Not real sculpting. She was not hammering at stone. She was not proposing to cast some monumental thingy into bronze. Quite apart from other considerations she hadn’t the money. Big pieces of stone are most attractive but wait till you see what it costs heaving them about. Not to speak of the mess it makes. No; Vera had started to collect “pieces of wood”. She took over his “carpenter’s workshop”. She put her pieces of wood in his big wooden vice, with lumps of poly-this & that to prevent their getting bruised. Then she sat and stared at them. Then with his hammer, his wood-chisels, she started chipping at them. Sculpting? He had taken rather a dim view of this, accustomed as he was to Vera in her personage of a “Czech” artist; very graphic, very silver-point, very pen-and-indian-ink: very clean. This new mania for the Shapes of Things, for Forms, for cutting, scraping, Chiselling—this is something altogether new.
Vera is a professional, even when she slips into the semi-professional, even back into amateurism. She sells her work—not often, and for no great sums, because she is never fashionable, can never and will never be the darling of a gallery.
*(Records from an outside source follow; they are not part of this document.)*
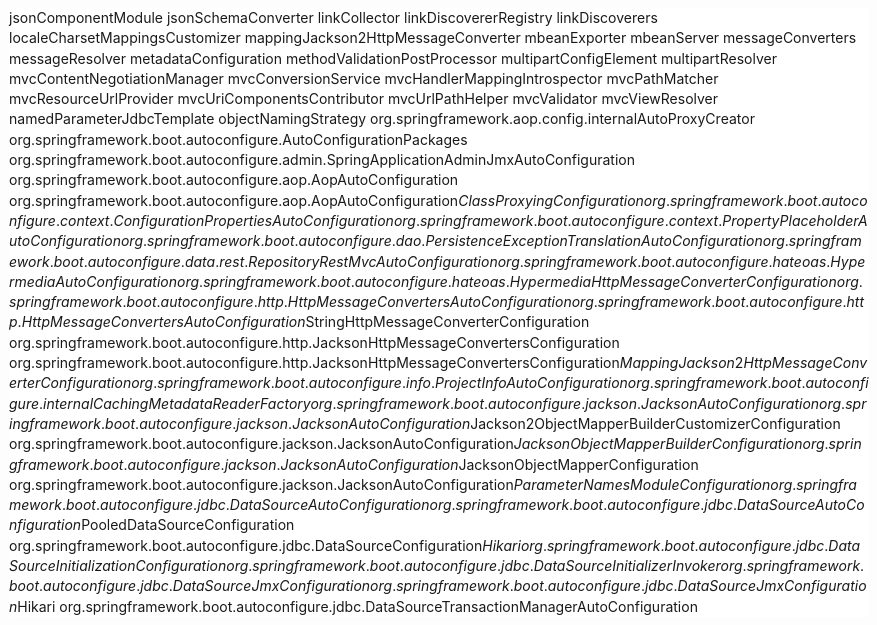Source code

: jsonComponentModule
jsonSchemaConverter
linkCollector
linkDiscovererRegistry
linkDiscoverers
localeCharsetMappingsCustomizer
mappingJackson2HttpMessageConverter
mbeanExporter
mbeanServer
messageConverters
messageResolver
metadataConfiguration
methodValidationPostProcessor
multipartConfigElement
multipartResolver
mvcContentNegotiationManager
mvcConversionService
mvcHandlerMappingIntrospector
mvcPathMatcher
mvcResourceUrlProvider
mvcUriComponentsContributor
mvcUrlPathHelper
mvcValidator
mvcViewResolver
namedParameterJdbcTemplate
objectNamingStrategy
org.springframework.aop.config.internalAutoProxyCreator
org.springframework.boot.autoconfigure.AutoConfigurationPackages
org.springframework.boot.autoconfigure.admin.SpringApplicationAdminJmxAutoConfiguration
org.springframework.boot.autoconfigure.aop.AopAutoConfiguration
org.springframework.boot.autoconfigure.aop.AopAutoConfiguration$ClassProxyingConfiguration
org.springframework.boot.autoconfigure.context.ConfigurationPropertiesAutoConfiguration
org.springframework.boot.autoconfigure.context.PropertyPlaceholderAutoConfiguration
org.springframework.boot.autoconfigure.dao.PersistenceExceptionTranslationAutoConfiguration
org.springframework.boot.autoconfigure.data.rest.RepositoryRestMvcAutoConfiguration
org.springframework.boot.autoconfigure.hateoas.HypermediaAutoConfiguration
org.springframework.boot.autoconfigure.hateoas.HypermediaHttpMessageConverterConfiguration
org.springframework.boot.autoconfigure.http.HttpMessageConvertersAutoConfiguration
org.springframework.boot.autoconfigure.http.HttpMessageConvertersAutoConfiguration$StringHttpMessageConverterConfiguration
org.springframework.boot.autoconfigure.http.JacksonHttpMessageConvertersConfiguration
org.springframework.boot.autoconfigure.http.JacksonHttpMessageConvertersConfiguration$MappingJackson2HttpMessageConverterConfiguration
org.springframework.boot.autoconfigure.info.ProjectInfoAutoConfiguration
org.springframework.boot.autoconfigure.internalCachingMetadataReaderFactory
org.springframework.boot.autoconfigure.jackson.JacksonAutoConfiguration
org.springframework.boot.autoconfigure.jackson.JacksonAutoConfiguration$Jackson2ObjectMapperBuilderCustomizerConfiguration
org.springframework.boot.autoconfigure.jackson.JacksonAutoConfiguration$JacksonObjectMapperBuilderConfiguration
org.springframework.boot.autoconfigure.jackson.JacksonAutoConfiguration$JacksonObjectMapperConfiguration
org.springframework.boot.autoconfigure.jackson.JacksonAutoConfiguration$ParameterNamesModuleConfiguration
org.springframework.boot.autoconfigure.jdbc.DataSourceAutoConfiguration
org.springframework.boot.autoconfigure.jdbc.DataSourceAutoConfiguration$PooledDataSourceConfiguration
org.springframework.boot.autoconfigure.jdbc.DataSourceConfiguration$Hikari
org.springframework.boot.autoconfigure.jdbc.DataSourceInitializationConfiguration
org.springframework.boot.autoconfigure.jdbc.DataSourceInitializerInvoker
org.springframework.boot.autoconfigure.jdbc.DataSourceJmxConfiguration
org.springframework.boot.autoconfigure.jdbc.DataSourceJmxConfiguration$Hikari
org.springframework.boot.autoconfigure.jdbc.DataSourceTransactionManagerAutoConfiguration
She has stopped working with oils. “I’m not a Gwen John and I never will be” (in London, in the Tate, spending an interminable time in front of Dorelia by lamplight in Toulouse; sailing past Vanessa Bell saying, “Scheisse”; pursuing William Blake while he muttered saying, “Stuffy in here”).
Odd that it should have been here that the passion began; Vera is odd, as well as embarrassingly rude: Henry Moore was pronounced, “exactly right for putting in front of the Chancellery in Bonn,” while poor Eric Gill—“Dominicans and incest; could one imagine a lewder combination?”